ミニ・レビュー
作詞作曲を手掛けるヴォーカル、大志を中心に2003年に結成された5人組。レゲエやヒップホップ、ヘヴィ・ロックなどありとあらゆるジャンルを網羅したアレンジに、畳み掛けるようなリリックが乗る。そんな中で際立つ女性コーラスも印象的だ。
ガイドコメント
2003年に結成された5人組バンド、Aqua Timezの9曲入りミニ・アルバム。陰と陽のバランスのとれた、ミクスチャー・ロックが新鮮。作詞作曲を手がける太志のメロディ・センスにも注目だ。
収録曲
01希望の咲く丘から
ピコピコと音が空中遊泳しているようなサウンドにメロディアスな旋律が絡み、ヴォーカルが空間を塗り潰していくかのように言葉を紡いでいく。悲しみを乗せたメロディが徐々に広がっていき、光と闇を感じさせる曲。
02向日葵
夢や希望に向かって生きていくことを、太陽に向かって一心に咲く“向日葵”に重ねて、一語一語噛み締めるように歌う。

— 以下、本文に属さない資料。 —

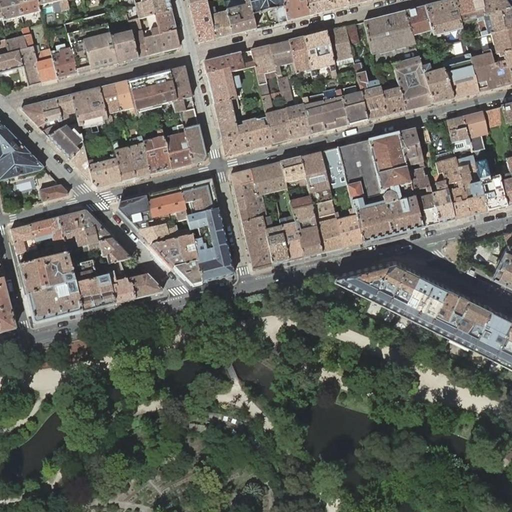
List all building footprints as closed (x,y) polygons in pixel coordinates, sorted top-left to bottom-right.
[(17,0),(0,0),(0,7),(2,18),(3,21),(6,20),(9,20),(21,17),(17,0)] [(36,0),(17,0),(21,17),(33,14),(39,12),(39,11),(38,7),(36,0)] [(51,0),(36,0),(38,7),(45,5),(45,7),(47,15),(55,13),(54,10),(53,8),(52,3),(51,0)] [(51,0),(52,3),(59,2),(59,4),(61,9),(61,11),(69,10),(66,1),(66,0),(51,0)] [(66,0),(66,1),(69,10),(72,9),(71,2),(74,1),(74,0),(66,0)] [(155,0),(141,3),(135,5),(136,6),(137,11),(139,19),(171,11),(168,0),(155,0)] [(209,16),(216,14),(212,0),(209,0),(206,1),(209,16)] [(244,0),(246,5),(240,7),(236,8),(226,10),(226,12),(232,35),(256,29),(255,26),(253,17),(252,15),(249,4),(248,0),(244,0)] [(248,0),(249,4),(252,15),(253,17),(254,17),(253,15),(259,14),(259,15),(261,14),(261,13),(275,9),(276,11),(279,23),(287,21),(284,9),(283,7),(281,0),(248,0)] [(281,0),(283,7),(284,9),(287,21),(309,16),(304,0),(281,0)] [(304,0),(309,16),(331,10),(328,0),(304,0)] [(328,0),(331,10),(349,6),(347,0),(328,0)] [(454,0),(451,0),(425,7),(431,30),(433,36),(439,34),(445,33),(449,32),(457,30),(458,34),(462,33),(461,29),(460,23),(454,0)] [(454,0),(460,23),(477,19),(482,17),(511,10),(504,0),(454,0)] [(206,1),(189,5),(198,42),(198,43),(199,43),(214,40),(209,16),(206,1)] [(61,9),(59,4),(59,2),(52,3),(53,8),(54,10),(61,9)] [(425,7),(404,12),(412,36),(421,33),(427,32),(428,34),(428,37),(433,36),(431,30),(425,7)] [(511,10),(482,17),(477,19),(478,22),(480,33),(481,37),(491,34),(511,29),(511,10)] [(150,37),(176,31),(171,11),(146,18),(150,37)] [(214,40),(232,35),(226,12),(216,14),(209,16),(214,40)] [(380,18),(363,22),(371,53),(379,51),(405,45),(414,43),(412,36),(404,12),(380,18)] [(88,19),(72,23),(65,25),(66,30),(67,33),(68,39),(75,37),(80,55),(73,57),(77,74),(108,66),(105,55),(105,54),(94,56),(93,52),(103,49),(103,47),(101,39),(105,39),(103,32),(110,31),(106,14),(104,15),(88,19)] [(143,39),(139,19),(128,22),(131,32),(138,59),(148,56),(143,39)] [(354,24),(345,27),(349,45),(358,43),(354,24)] [(345,27),(326,32),(334,66),(335,71),(337,77),(355,72),(354,65),(349,45),(345,27)] [(27,28),(24,28),(21,29),(23,36),(26,49),(32,48),(33,48),(27,28)] [(511,29),(491,34),(496,55),(498,54),(503,53),(511,50),(511,29)] [(179,47),(176,31),(143,39),(148,56),(179,48),(179,47)] [(118,64),(138,59),(131,32),(111,37),(115,53),(118,64)] [(326,32),(303,37),(308,62),(310,69),(311,72),(312,77),(317,76),(316,70),(329,67),(330,72),(332,79),(337,78),(337,77),(335,71),(334,66),(326,32)] [(26,49),(23,36),(5,41),(9,54),(0,56),(0,73),(1,73),(4,72),(7,71),(11,71),(16,69),(20,68),(23,68),(24,71),(25,76),(28,87),(41,83),(36,63),(34,54),(32,48),(26,49)] [(303,37),(288,41),(293,63),(296,73),(296,74),(297,78),(301,77),(300,72),(303,71),(305,71),(306,73),(311,72),(310,69),(308,62),(303,37)] [(470,64),(478,94),(495,89),(511,85),(506,68),(498,70),(497,64),(494,64),(489,66),(487,58),(485,51),(472,54),(470,45),(472,44),(470,40),(465,41),(466,46),(467,51),(468,54),(470,64)] [(288,41),(269,46),(274,65),(276,75),(276,76),(281,75),(278,66),(290,64),(292,75),(296,74),(296,73),(293,63),(288,41)] [(57,79),(77,74),(73,57),(71,48),(65,50),(64,46),(58,48),(59,51),(60,54),(55,55),(52,56),(52,59),(57,79)] [(251,50),(253,62),(254,66),(255,70),(258,86),(266,84),(264,78),(276,75),(274,65),(269,46),(251,50)] [(51,53),(50,50),(34,54),(36,63),(41,83),(57,79),(52,59),(52,56),(51,53)] [(511,84),(511,50),(503,53),(498,54),(499,57),(503,56),(505,62),(497,64),(498,70),(506,68),(511,85),(511,84)] [(108,66),(118,64),(115,53),(105,55),(108,66)] [(203,63),(206,74),(228,68),(229,73),(254,66),(253,62),(242,65),(239,53),(204,62),(203,63)] [(444,71),(452,100),(478,94),(470,64),(468,54),(464,56),(467,65),(448,70),(447,62),(441,64),(442,67),(443,70),(443,71),(444,71)] [(498,54),(496,55),(491,56),(494,64),(497,64),(505,62),(503,56),(499,57),(498,54)] [(418,57),(393,65),(398,85),(399,88),(405,111),(432,105),(421,68),(419,61),(418,57)] [(427,59),(419,61),(421,68),(432,105),(452,100),(444,71),(443,71),(443,70),(440,71),(436,72),(431,73),(430,70),(429,66),(428,63),(427,59)] [(354,65),(355,72),(356,74),(360,93),(367,121),(386,116),(381,92),(379,89),(378,81),(374,82),(370,83),(367,84),(364,73),(362,73),(360,63),(357,64),(354,65)] [(183,67),(169,71),(176,98),(177,102),(172,103),(174,113),(175,114),(179,113),(185,111),(183,103),(182,100),(189,99),(192,98),(184,68),(183,67)] [(228,68),(206,74),(213,105),(230,101),(236,99),(235,95),(234,93),(233,88),(239,87),(237,78),(231,80),(229,73),(228,68)] [(142,77),(127,82),(134,108),(135,112),(159,106),(172,103),(177,102),(176,98),(169,71),(156,74),(142,77)] [(297,78),(296,74),(292,75),(286,77),(288,82),(295,81),(298,80),(297,78)] [(281,78),(277,79),(280,92),(284,109),(291,140),(310,135),(303,105),(294,107),(288,82),(286,77),(281,78)] [(127,82),(112,85),(120,111),(122,121),(127,120),(126,116),(124,116),(122,116),(121,111),(130,109),(133,118),(136,118),(136,117),(135,112),(134,108),(127,82)] [(266,84),(258,86),(261,97),(269,95),(266,84)] [(112,85),(99,88),(106,115),(107,120),(108,125),(111,124),(109,114),(117,112),(119,122),(122,121),(120,111),(112,85)] [(383,88),(379,89),(381,92),(386,116),(405,111),(399,88),(398,85),(395,86),(392,87),(385,89),(383,90),(383,88)] [(99,88),(70,96),(75,113),(77,124),(78,127),(83,126),(82,122),(87,121),(89,120),(94,119),(96,119),(101,117),(102,122),(107,120),(106,115),(99,88)] [(307,98),(302,99),(303,105),(310,135),(348,125),(341,97),(340,91),(335,92),(336,94),(334,94),(334,93),(323,96),(309,99),(309,100),(307,101),(307,99),(307,98)] [(367,121),(360,93),(356,94),(355,91),(352,92),(353,95),(341,97),(348,125),(367,121)] [(273,112),(269,95),(261,97),(265,114),(266,121),(268,128),(272,144),(291,140),(284,109),(273,112)] [(70,96),(56,99),(62,123),(69,122),(67,115),(75,113),(70,96)] [(45,124),(48,129),(51,128),(50,122),(57,120),(59,126),(62,124),(62,123),(56,99),(40,103),(45,123),(45,124)] [(230,101),(213,105),(217,120),(221,141),(238,136),(236,128),(235,122),(230,101)] [(20,109),(38,127),(45,123),(40,103),(20,108),(20,109)] [(511,104),(500,108),(503,123),(504,126),(511,123),(511,104)] [(500,108),(482,113),(485,128),(503,123),(500,108)] [(194,109),(185,111),(179,113),(179,115),(181,122),(182,125),(183,130),(184,134),(191,165),(203,162),(204,161),(205,161),(205,160),(205,159),(206,159),(206,158),(206,157),(198,126),(196,118),(194,109)] [(482,113),(463,117),(468,139),(468,140),(469,145),(471,153),(484,150),(480,136),(487,134),(485,128),(482,113)] [(266,121),(265,114),(257,116),(247,119),(235,122),(236,128),(238,136),(221,141),(225,155),(226,156),(241,152),(256,149),(272,144),(268,128),(266,121)] [(463,117),(445,122),(451,144),(455,158),(455,160),(460,159),(456,143),(465,140),(466,146),(469,145),(468,140),(468,139),(463,117)] [(0,181),(40,171),(43,168),(0,123),(0,181)] [(69,125),(65,126),(71,132),(73,130),(77,134),(79,132),(78,127),(77,124),(69,125)] [(170,170),(191,165),(184,134),(183,130),(182,125),(177,127),(179,135),(163,138),(170,170)] [(48,129),(42,132),(47,137),(69,161),(79,152),(75,148),(82,141),(80,135),(79,136),(77,134),(73,130),(71,132),(65,126),(60,129),(59,126),(51,128),(48,129)] [(426,126),(414,130),(418,145),(421,144),(428,143),(430,142),(426,126)] [(414,130),(398,134),(406,168),(423,163),(418,147),(418,145),(414,130)] [(150,175),(170,170),(163,138),(161,131),(157,132),(158,136),(158,139),(142,143),(143,144),(150,175)] [(368,141),(337,149),(346,185),(347,187),(350,203),(352,208),(353,213),(355,213),(356,215),(362,243),(377,239),(406,232),(421,229),(414,198),(412,191),(410,183),(407,172),(406,168),(398,134),(368,141)] [(131,147),(128,148),(135,179),(150,175),(143,144),(142,143),(141,140),(141,137),(136,138),(136,139),(129,141),(131,147)] [(75,148),(79,152),(83,147),(83,145),(82,142),(75,148)] [(116,144),(113,145),(115,152),(115,155),(116,160),(122,182),(135,179),(128,148),(123,149),(118,151),(116,144)] [(79,152),(69,161),(92,184),(88,167),(87,162),(83,147),(79,152)] [(337,149),(320,153),(328,190),(346,185),(337,149)] [(320,153),(299,158),(305,179),(307,186),(309,194),(310,197),(311,204),(311,205),(331,201),(329,190),(328,190),(320,153)] [(97,189),(122,182),(116,160),(115,155),(110,156),(111,161),(93,166),(92,161),(87,162),(88,167),(92,184),(97,189)] [(460,159),(455,160),(457,169),(474,165),(474,164),(472,156),(460,159)] [(511,157),(511,158),(511,156),(507,157),(507,159),(505,159),(509,174),(498,177),(505,207),(511,205),(511,157)] [(305,179),(299,158),(279,163),(284,183),(299,180),(300,187),(307,186),(305,179)] [(454,220),(469,216),(457,169),(455,160),(455,158),(435,163),(438,174),(442,173),(445,182),(447,191),(454,220)] [(474,164),(474,165),(486,212),(505,207),(498,177),(496,172),(490,173),(487,174),(487,172),(484,162),(474,164)] [(284,183),(279,163),(250,170),(253,182),(256,194),(256,197),(262,195),(274,193),(281,191),(286,190),(284,183)] [(474,165),(457,169),(469,216),(486,212),(474,165)] [(418,169),(407,172),(410,183),(412,191),(414,198),(421,229),(438,224),(431,195),(429,187),(429,186),(428,182),(426,177),(423,177),(420,169),(418,169)] [(230,175),(233,187),(253,182),(250,170),(230,175)] [(211,180),(179,188),(183,205),(188,204),(192,216),(196,215),(218,210),(211,180)] [(235,199),(256,194),(253,182),(233,187),(235,199)] [(431,195),(438,224),(454,220),(447,191),(445,182),(435,185),(432,185),(429,186),(429,187),(431,195)] [(68,194),(60,186),(39,191),(40,196),(41,200),(42,202),(68,196),(68,194)] [(179,188),(145,197),(151,219),(152,222),(153,228),(160,226),(159,221),(164,220),(165,225),(166,224),(170,224),(187,219),(186,217),(185,210),(183,205),(179,188)] [(264,204),(262,195),(256,197),(256,194),(235,199),(238,211),(264,204)] [(117,210),(133,227),(136,226),(138,231),(138,232),(148,229),(147,223),(152,222),(151,219),(145,197),(119,203),(117,210)] [(314,219),(311,205),(311,204),(310,197),(304,198),(305,203),(305,206),(295,208),(294,206),(293,201),(289,202),(290,205),(291,209),(293,217),(294,224),(303,258),(321,253),(315,225),(314,219)] [(334,213),(331,201),(311,205),(314,219),(315,225),(321,253),(343,248),(336,221),(336,220),(334,214),(334,213)] [(264,214),(266,214),(264,204),(238,211),(241,223),(262,217),(262,220),(265,219),(264,214)] [(337,213),(334,213),(334,214),(336,220),(336,221),(343,248),(362,243),(356,215),(355,213),(353,213),(352,208),(348,209),(350,214),(351,213),(352,217),(339,220),(337,213)] [(233,274),(218,210),(196,215),(192,216),(186,217),(187,219),(189,230),(190,231),(197,230),(200,239),(192,241),(197,262),(202,283),(233,276),(233,274)] [(84,212),(80,213),(88,249),(89,253),(101,250),(99,243),(112,239),(86,212),(84,212)] [(80,213),(58,218),(67,254),(67,255),(72,253),(71,249),(77,248),(78,252),(88,249),(80,213)] [(272,266),(288,262),(281,227),(271,229),(268,218),(268,219),(266,214),(264,214),(265,219),(262,220),(265,231),(265,233),(272,266)] [(241,223),(245,239),(265,233),(265,231),(262,220),(262,217),(241,223)] [(58,218),(30,225),(34,240),(35,242),(39,241),(46,239),(52,238),(55,252),(55,253),(53,253),(52,252),(51,252),(50,252),(50,253),(50,254),(50,255),(51,255),(51,258),(56,257),(64,255),(67,254),(58,218)] [(153,228),(148,229),(138,232),(151,245),(191,236),(190,231),(189,230),(178,233),(177,229),(167,232),(165,225),(164,220),(159,221),(160,226),(153,228)] [(288,262),(303,258),(294,224),(281,227),(288,262)] [(16,255),(19,266),(40,260),(36,244),(35,242),(34,240),(30,225),(10,230),(16,255)] [(511,230),(504,233),(506,244),(505,248),(500,258),(497,264),(491,275),(511,285),(511,230)] [(253,270),(272,266),(265,233),(245,239),(253,270)] [(191,236),(151,245),(173,267),(176,267),(197,262),(192,241),(191,236)] [(131,259),(112,239),(99,243),(101,250),(103,258),(107,257),(108,265),(120,262),(129,260),(131,259)] [(40,260),(19,266),(26,296),(48,289),(74,283),(70,267),(69,264),(69,263),(67,255),(67,254),(64,255),(56,257),(51,258),(40,260)] [(388,264),(371,297),(385,303),(405,265),(395,260),(387,262),(388,264)] [(94,273),(92,261),(90,261),(70,267),(74,283),(74,285),(81,313),(114,305),(107,277),(96,279),(94,273)] [(108,265),(104,266),(106,270),(107,274),(113,273),(116,282),(126,280),(120,262),(108,265)] [(191,286),(202,283),(197,262),(176,267),(177,271),(191,286)] [(387,262),(336,275),(334,278),(371,297),(388,264),(387,262)] [(385,303),(400,311),(419,272),(405,265),(385,303)] [(107,274),(106,270),(94,273),(96,279),(107,277),(107,274)] [(414,317),(428,325),(447,286),(433,279),(419,272),(400,311),(414,317)] [(113,273),(107,274),(107,277),(114,305),(135,300),(131,285),(128,284),(126,280),(116,282),(113,273)] [(162,291),(146,275),(126,280),(128,284),(131,285),(135,300),(161,293),(162,291)] [(15,329),(2,279),(0,279),(0,333),(14,330),(15,329)] [(48,289),(26,296),(33,324),(35,325),(81,313),(74,285),(74,283),(48,289)] [(428,325),(449,335),(468,297),(447,286),(428,325)] [(449,335),(471,346),(490,308),(468,297),(449,335)] [(471,346),(492,356),(511,318),(490,308),(471,346)] [(492,356),(506,363),(511,351),(511,318),(492,356)] [(411,463),(405,460),(401,466),(407,470),(411,463)] [(450,489),(428,477),(424,485),(445,497),(450,489)]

ゆったりとしたリズムから、力強いギター・サウンドや晴れ晴れとしたキーボードを聴かせている。
03等身大のラブソング
軽やかなレゲエのリズムと耳馴染みの良いメロディに乗せて歌われる、“等身大のラブ・ソング”。キャッチーなサビが印象的。人間味あふれるコーラスから、愛を祝福するムードが伝わってくる。心温まるナンバー。
04独り言
ラウドなギターが疾走感を煽り、猛スピードで一気に駆け抜けていく曲。エフェクトがかかったヴォーカルが発する言葉は、宇宙の神秘や人生の儚さを連想させる。そんななか、“何が残せる”というフレーズが胸に残る。
05上昇気流
パンキッシュで歯切れの良いギター・サウンドが、雲を突き抜けていくような爽快感をくれる。親しみやすいコーラスに乗って、ひとりの世界を飛び出して羽ばたいていけそうな気分になる。開放的なパワーをくれる曲。
06一生青春
ギターが叩きつけるように刻むリズムが、“胸のドキドキ”を表わしているよう。何かに感動する心を忘れずに、新しい世界へと踏み出していく“青春”な気持ちを持ち続けようという、若々しいエネルギーに満ちた曲。
07始まりの部屋
静かな鍵盤のイントロから、そよ風のようなギターに乗せて軽やかに疾走していく。一気に分厚くなっていくサウンドとともに力強い歌が炸裂し、静と動を感じさせる。爽やかな疾走感のなかに情熱的な想いが感じられる曲。
08Blues on the run
懐かしい響きの鍵盤に乗せたポエトリー・リーディング。短いながらも、幼いころの思い出から今の気持ちにまで繋がった詩を、ありったけの想いを込めて読み上げる。彼らが歌に込めるものは何なのか考えさせられる。
09青い空
つま弾かれるギターに哀愁が漂うナンバー。囁くようなヴォーカルが優しく、キーボードの旋律が美しい。“青い空”というタイトルとは裏腹に、夕焼けが似合いそうな曲。広大な世界で懸命に生きる人間の姿を歌う。